In the early days, when passion flared between them at every touch, at every loaded look, transgression against the appointed hour of prayer would light her up like a taper soaked in oil. Her eyes wide, her lips flexed apart, the arched tension of appalled delight on her face at what he was doing to her, at when he was doing it to her. Occasionally, he’d catch the waft of memory from those days, and go hard to the root just thinking about it.

And then later, settling more comfortably into the harness of their mutual attraction, they still spent postcoital evenings out on her apartment balconies, wrapped up in each other’s tangled, sweat-slick limbs, listening to the evening call and watching the sun melt into layers of heat and dust over the western city.

His smile waned, turned ugly with the weight of current events. Knight fucking commander or not, Dragonbane, one day you should just…

He grabbed the thought by the scruff of its neck. Enough .

Time to be elsewhere. Definitely.

HABIT TOOK HIS FEET SOUTH, PUT HIM ON THE BOULEVARD OF THE Ineffable Divine. He didn’t think Archeth would be back from An-Monal yet, but there was always Kefanin to talk to in the meantime. Ishgrim to leer at, if she chose to put in an appearance.
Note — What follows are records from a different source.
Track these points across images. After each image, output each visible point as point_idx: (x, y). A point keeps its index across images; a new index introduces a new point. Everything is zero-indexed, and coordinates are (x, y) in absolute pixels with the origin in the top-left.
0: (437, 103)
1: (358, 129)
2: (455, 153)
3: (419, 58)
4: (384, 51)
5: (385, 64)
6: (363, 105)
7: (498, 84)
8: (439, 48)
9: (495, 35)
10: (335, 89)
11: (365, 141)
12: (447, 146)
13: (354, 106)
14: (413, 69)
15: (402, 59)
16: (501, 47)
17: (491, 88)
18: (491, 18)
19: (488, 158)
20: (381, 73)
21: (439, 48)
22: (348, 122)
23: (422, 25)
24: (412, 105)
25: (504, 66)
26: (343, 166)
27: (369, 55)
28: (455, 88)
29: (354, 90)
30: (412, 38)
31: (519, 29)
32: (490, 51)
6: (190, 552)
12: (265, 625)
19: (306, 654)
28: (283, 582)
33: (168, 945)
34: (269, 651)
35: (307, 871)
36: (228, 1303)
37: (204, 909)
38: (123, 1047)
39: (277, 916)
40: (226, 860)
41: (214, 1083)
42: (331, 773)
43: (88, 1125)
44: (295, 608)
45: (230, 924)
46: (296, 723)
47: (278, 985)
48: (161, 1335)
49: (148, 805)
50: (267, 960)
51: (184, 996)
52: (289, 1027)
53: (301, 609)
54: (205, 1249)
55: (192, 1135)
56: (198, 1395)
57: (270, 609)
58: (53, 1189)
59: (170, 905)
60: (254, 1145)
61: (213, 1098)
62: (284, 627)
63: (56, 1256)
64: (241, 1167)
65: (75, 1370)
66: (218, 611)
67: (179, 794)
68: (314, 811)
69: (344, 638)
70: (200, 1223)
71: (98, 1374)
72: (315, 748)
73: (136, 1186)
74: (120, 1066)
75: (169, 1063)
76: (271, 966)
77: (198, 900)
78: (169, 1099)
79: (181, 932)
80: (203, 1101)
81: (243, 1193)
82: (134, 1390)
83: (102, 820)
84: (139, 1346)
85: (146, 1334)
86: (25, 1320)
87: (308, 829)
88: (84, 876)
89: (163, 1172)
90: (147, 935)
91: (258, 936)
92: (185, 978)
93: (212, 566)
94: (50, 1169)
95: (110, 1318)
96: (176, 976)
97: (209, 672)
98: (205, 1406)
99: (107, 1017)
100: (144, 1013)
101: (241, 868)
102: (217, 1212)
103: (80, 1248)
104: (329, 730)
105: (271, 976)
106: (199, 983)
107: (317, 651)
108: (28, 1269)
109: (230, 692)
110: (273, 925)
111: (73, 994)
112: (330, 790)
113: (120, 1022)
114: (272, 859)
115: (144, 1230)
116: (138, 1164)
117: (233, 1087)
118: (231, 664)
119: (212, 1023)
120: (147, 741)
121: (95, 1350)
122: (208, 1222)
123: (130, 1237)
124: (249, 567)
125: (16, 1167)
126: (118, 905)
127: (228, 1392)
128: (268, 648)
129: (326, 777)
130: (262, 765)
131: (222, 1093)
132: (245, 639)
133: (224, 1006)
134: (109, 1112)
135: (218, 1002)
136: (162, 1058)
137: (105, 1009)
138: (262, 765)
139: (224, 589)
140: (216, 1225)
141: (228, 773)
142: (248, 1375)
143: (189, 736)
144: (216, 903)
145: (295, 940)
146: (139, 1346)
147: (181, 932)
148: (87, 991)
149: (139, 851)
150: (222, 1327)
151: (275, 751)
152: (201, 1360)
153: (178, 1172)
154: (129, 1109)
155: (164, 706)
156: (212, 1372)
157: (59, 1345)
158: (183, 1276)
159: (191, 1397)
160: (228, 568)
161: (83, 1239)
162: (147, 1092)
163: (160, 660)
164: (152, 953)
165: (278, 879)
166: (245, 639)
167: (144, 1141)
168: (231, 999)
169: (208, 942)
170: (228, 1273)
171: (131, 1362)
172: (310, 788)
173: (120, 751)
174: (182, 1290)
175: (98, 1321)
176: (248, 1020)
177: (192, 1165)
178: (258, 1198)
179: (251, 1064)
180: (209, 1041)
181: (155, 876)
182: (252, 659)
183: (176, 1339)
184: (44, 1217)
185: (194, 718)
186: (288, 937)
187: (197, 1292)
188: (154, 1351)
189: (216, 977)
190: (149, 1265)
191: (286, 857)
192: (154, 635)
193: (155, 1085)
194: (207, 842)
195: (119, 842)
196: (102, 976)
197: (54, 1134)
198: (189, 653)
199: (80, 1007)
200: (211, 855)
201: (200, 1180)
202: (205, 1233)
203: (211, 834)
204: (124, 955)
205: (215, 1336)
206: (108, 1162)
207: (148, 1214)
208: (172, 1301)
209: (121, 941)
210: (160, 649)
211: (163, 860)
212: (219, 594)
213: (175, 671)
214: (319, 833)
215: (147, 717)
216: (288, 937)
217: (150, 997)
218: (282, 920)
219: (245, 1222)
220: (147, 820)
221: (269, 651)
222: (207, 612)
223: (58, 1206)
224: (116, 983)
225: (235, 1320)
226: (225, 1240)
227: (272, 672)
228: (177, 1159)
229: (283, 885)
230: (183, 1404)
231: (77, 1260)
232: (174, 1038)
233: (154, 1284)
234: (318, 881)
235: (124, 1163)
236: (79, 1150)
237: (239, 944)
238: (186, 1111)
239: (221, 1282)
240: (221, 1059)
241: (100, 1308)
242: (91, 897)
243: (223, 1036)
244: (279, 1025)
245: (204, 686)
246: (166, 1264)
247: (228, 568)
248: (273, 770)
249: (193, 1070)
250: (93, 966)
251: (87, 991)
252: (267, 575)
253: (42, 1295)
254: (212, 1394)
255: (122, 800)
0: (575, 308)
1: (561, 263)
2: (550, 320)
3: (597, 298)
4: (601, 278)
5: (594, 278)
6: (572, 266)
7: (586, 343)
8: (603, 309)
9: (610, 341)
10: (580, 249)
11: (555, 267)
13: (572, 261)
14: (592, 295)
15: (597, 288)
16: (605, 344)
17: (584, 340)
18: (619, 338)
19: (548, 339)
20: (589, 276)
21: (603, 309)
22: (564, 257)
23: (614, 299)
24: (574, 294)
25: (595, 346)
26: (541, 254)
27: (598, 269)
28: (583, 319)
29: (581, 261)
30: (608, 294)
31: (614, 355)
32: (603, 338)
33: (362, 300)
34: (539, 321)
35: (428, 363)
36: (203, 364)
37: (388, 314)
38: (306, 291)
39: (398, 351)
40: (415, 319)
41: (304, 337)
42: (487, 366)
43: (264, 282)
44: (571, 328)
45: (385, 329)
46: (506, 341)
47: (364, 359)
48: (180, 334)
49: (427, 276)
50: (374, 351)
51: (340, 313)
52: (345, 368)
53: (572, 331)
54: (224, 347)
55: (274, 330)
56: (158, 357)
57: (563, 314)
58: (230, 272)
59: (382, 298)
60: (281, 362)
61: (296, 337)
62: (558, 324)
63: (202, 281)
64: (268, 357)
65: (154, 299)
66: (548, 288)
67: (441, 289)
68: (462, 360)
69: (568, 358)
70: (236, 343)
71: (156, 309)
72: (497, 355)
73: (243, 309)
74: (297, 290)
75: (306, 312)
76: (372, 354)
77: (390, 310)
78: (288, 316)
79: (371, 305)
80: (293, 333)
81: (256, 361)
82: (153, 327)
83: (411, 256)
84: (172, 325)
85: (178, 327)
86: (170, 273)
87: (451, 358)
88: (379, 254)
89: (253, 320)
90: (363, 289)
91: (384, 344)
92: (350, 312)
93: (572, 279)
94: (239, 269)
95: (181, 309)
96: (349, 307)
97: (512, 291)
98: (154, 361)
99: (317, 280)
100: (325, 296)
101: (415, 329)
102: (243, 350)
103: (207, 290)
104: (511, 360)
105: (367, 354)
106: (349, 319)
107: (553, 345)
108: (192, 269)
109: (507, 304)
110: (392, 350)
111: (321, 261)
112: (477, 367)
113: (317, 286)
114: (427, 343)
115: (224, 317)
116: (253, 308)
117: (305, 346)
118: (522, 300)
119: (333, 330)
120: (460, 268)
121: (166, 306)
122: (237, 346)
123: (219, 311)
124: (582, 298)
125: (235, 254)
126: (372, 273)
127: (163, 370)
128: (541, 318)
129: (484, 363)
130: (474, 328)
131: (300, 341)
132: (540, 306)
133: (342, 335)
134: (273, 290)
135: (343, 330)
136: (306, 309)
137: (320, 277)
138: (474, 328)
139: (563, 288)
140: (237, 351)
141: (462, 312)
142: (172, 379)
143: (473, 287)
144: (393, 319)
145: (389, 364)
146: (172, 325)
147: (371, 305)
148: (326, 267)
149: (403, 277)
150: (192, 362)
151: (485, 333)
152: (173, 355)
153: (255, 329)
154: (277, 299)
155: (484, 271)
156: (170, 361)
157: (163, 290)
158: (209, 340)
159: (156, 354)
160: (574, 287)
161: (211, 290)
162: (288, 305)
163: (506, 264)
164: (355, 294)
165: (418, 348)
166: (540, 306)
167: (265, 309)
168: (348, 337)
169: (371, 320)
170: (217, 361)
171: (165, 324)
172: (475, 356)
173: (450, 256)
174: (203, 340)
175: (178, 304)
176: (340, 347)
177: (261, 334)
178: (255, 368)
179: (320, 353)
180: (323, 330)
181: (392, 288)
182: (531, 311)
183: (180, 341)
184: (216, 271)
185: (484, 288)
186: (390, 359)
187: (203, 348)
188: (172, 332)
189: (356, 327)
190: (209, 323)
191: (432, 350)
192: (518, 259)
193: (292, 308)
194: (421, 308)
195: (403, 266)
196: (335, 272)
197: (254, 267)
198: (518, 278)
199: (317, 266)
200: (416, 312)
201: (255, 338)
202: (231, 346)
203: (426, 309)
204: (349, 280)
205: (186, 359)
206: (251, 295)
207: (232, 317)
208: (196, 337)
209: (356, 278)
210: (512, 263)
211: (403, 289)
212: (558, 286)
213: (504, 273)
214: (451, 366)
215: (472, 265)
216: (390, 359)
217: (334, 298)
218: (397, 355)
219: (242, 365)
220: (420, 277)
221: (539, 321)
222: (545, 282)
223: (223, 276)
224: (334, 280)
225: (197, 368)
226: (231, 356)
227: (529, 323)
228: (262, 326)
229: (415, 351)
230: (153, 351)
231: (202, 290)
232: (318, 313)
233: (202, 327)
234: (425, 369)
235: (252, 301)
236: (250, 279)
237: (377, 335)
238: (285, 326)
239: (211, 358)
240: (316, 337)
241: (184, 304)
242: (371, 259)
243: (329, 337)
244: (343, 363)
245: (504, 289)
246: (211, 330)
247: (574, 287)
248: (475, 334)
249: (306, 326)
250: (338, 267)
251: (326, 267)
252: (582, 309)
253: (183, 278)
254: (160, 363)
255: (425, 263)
And anyway, he reminded himself, a little sourly, it was his job to keep an eye on them all; it was the genteel pretense he and Archeth maintained—that his place as long-term houseguest was paid out by informal security duties on her behalf.

That this amounted to not much more than being visible—and visibly Majak—about the place was not discussed. Nor were the small purses of silver coin that showed up regularly in the pockets of his attire when it came back from cleaning and was laid out in his rooms.

He tried not to feel too much like a kept hound.

Truth was, the Citadel raid on Archeth’s household was the best part of three full seasons in the past now, and the way it had worked out, it seemed unlikely the same powers would try again. Menkarak and his kind had backed off. There was a ticklish equilibrium in place across Yhelteth these days, like some massive set of scales hanging in the sky above the city, one cupped, brass weighing bowl dipped over the imperial palace, the other riding the air above the raised crag and keep of the Citadel.

No one wanted to disturb that balance if they could help it.

He felt it again—that same coiling restlessness, familiar but just out of reach.

Could always look for a real job, of course. Dragonbane .

He could, and with that name attached, there’d be no shortage of offers; you mostly had to look in graveyards for men called Dragonbane—the ones still walking around were few and far between. Any regiment in the city would kill to have one as a commander, or even a color officer. But a command, even a sinecure command, would mean responsibility—requirements to attend reviews and a hundred other tedious regimental affairs of one beribboned sort or another, when he’d really rather be out on a sun-soaked balcony somewhere, fucking Imrana or drinking and shooting the shit with Archeth. And a real command would be worse still—the way things were right now, he’d more than likely find himself deployed south to Demlarashan to supervise the slaughter of yet more deluded, poorly armed young men who had evidently somehow not managed to get their fill of war last time around.